How AI is the New Power Play for GCCs in India

GenAI roles now make up over 10% of AI job postings, up from near-zero in 2023.

Sinchana Shetty

August 5, 2025 / 3 min read

GCCs in India are driving enterprise AI at scale with fine-tuning models, building governance, and embedding GenAI deep into global workflows.

While the global spotlight often focuses on the US and China’s race for AI supremacy in chips and foundational models, India is emerging as an essential third force. Its strength lies not in building the models from scratch, but in deploying them at scale. At the heart of this shift is India’s Global Capability Centres (GCCs), which have evolved from support hubs into the engines driving AI adoption for the world’s largest enterprises.

India’s service sector has long been its economic powerhouse, and the rise of over 1,700 GCCs represents its evolution. Projected to become a US$110 billion sector by 2030, these centres are creating a massive ripple effect, generating a fivefold impact on job creation. 

Today, they are at the forefront of the generative AI revolution, managing everything from fine-tuning foundational models and multilingual prompt engineering to building robust governance protocols and integrating AI into core enterprise workflows. According to an EY report released last year, the use of AI in GCCs in India is growing rapidly. Nearly 70% of GCCs are investing in generative AI, and 78% are upskilling their teams for it. While 51% of GCCs are prioritising technology over headcount growth, with a strong focus on reskilling in areas like AI, the survey revealed.

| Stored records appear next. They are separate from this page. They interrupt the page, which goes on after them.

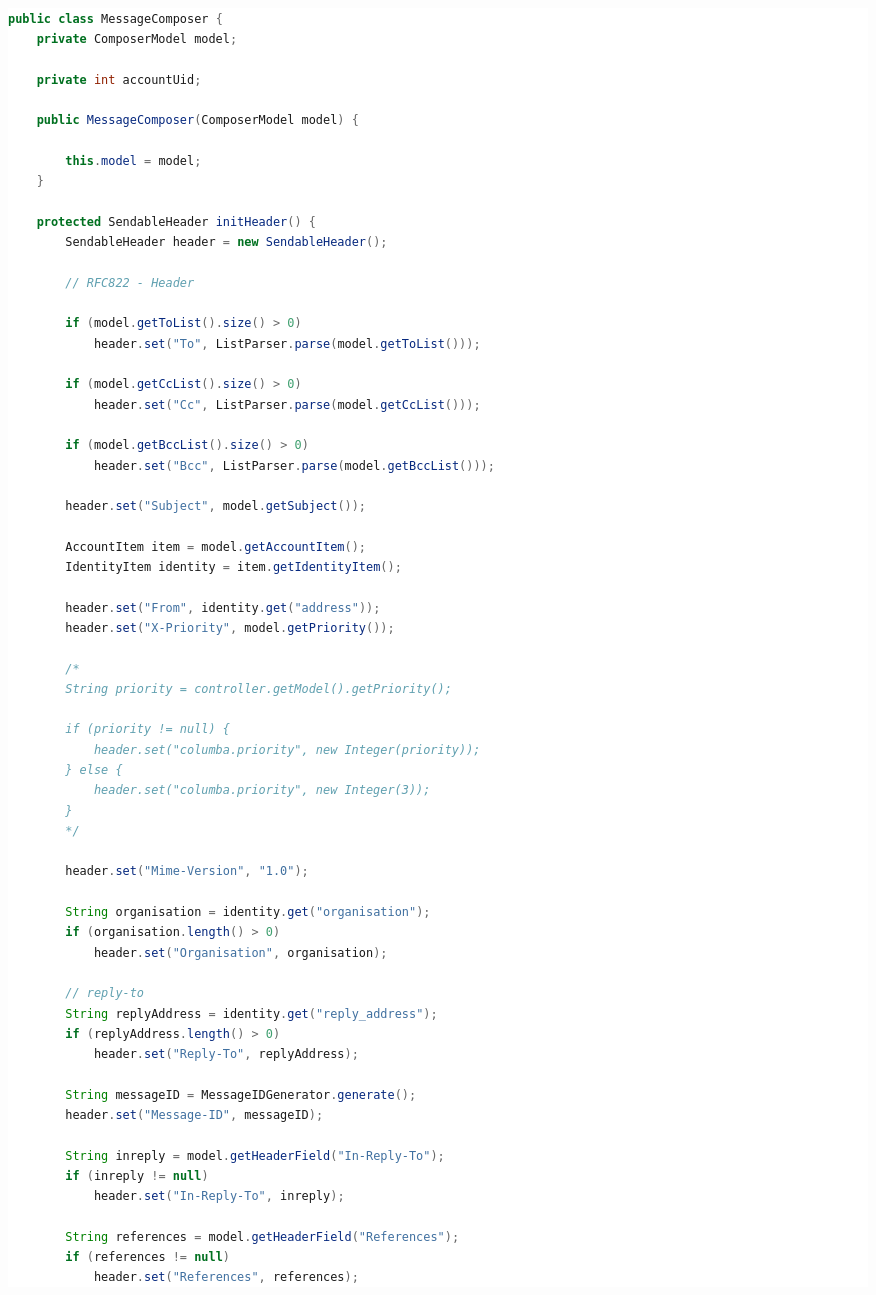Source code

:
 ```java
public class MessageComposer {
	private ComposerModel model;

	private int accountUid;

	public MessageComposer(ComposerModel model) {

		this.model = model;
	}

	protected SendableHeader initHeader() {
		SendableHeader header = new SendableHeader();

		// RFC822 - Header

		if (model.getToList().size() > 0)
			header.set("To", ListParser.parse(model.getToList()));

		if (model.getCcList().size() > 0)
			header.set("Cc", ListParser.parse(model.getCcList()));

		if (model.getBccList().size() > 0)
			header.set("Bcc", ListParser.parse(model.getBccList()));

		header.set("Subject", model.getSubject());

		AccountItem item = model.getAccountItem();
		IdentityItem identity = item.getIdentityItem();

		header.set("From", identity.get("address"));
		header.set("X-Priority", model.getPriority());

		/*
		String priority = controller.getModel().getPriority();
		
		if (priority != null) {
			header.set("columba.priority", new Integer(priority));
		} else {
			header.set("columba.priority", new Integer(3));
		}
		*/

		header.set("Mime-Version", "1.0");

		String organisation = identity.get("organisation");
		if (organisation.length() > 0)
			header.set("Organisation", organisation);

		// reply-to
		String replyAddress = identity.get("reply_address");
		if (replyAddress.length() > 0)
			header.set("Reply-To", replyAddress);

		String messageID = MessageIDGenerator.generate();
		header.set("Message-ID", messageID);

		String inreply = model.getHeaderField("In-Reply-To");
		if (inreply != null)
			header.set("In-Reply-To", inreply);

		String references = model.getHeaderField("References");
		if (references != null)
			header.set("References", references);
```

This strategic shift is fueling a transformation in India’s talent landscape. Between March 2024 and March 2025, the hiring demand for AI and data professionals surged by up to 45% as per a Quess Corp report. This growth is highly specialised. GenAI-specific roles like prompt engineers and LLM ops specialists, which were negligible in 2023, now constitute over 10% of new AI job postings and demand a 15-20% pay premium. GCCs, along with system integrators and product firms, are responsible for over 70% of this hiring, seeking deep specialisation in areas like vector databases, MLOps, and AI governance.

However, a significant maturity divide exists. While leading GCCs are leveraging AI to drive enterprise-wide innovation, a recent BCG report found that the majority focused on delivery execution, underutilising their potential. Only 8% have advanced significantly in using AI for innovation and competitive differentiation. The critical enablers for top performers include AI-first thinking, dedicated innovation budgets, and embedded leadership.

For India’s GCCs, the message is clear. They are already the indispensable backbone of global AI deployment. The next frontier is to move beyond experimentation and execution to co-own enterprise outcomes. By aligning with an enterprise vision and embedding AI deeply into their core strategy, India’s global capability centres  are not just participating in the AI revolution, they are positioned to lead the next wave of global business transformation.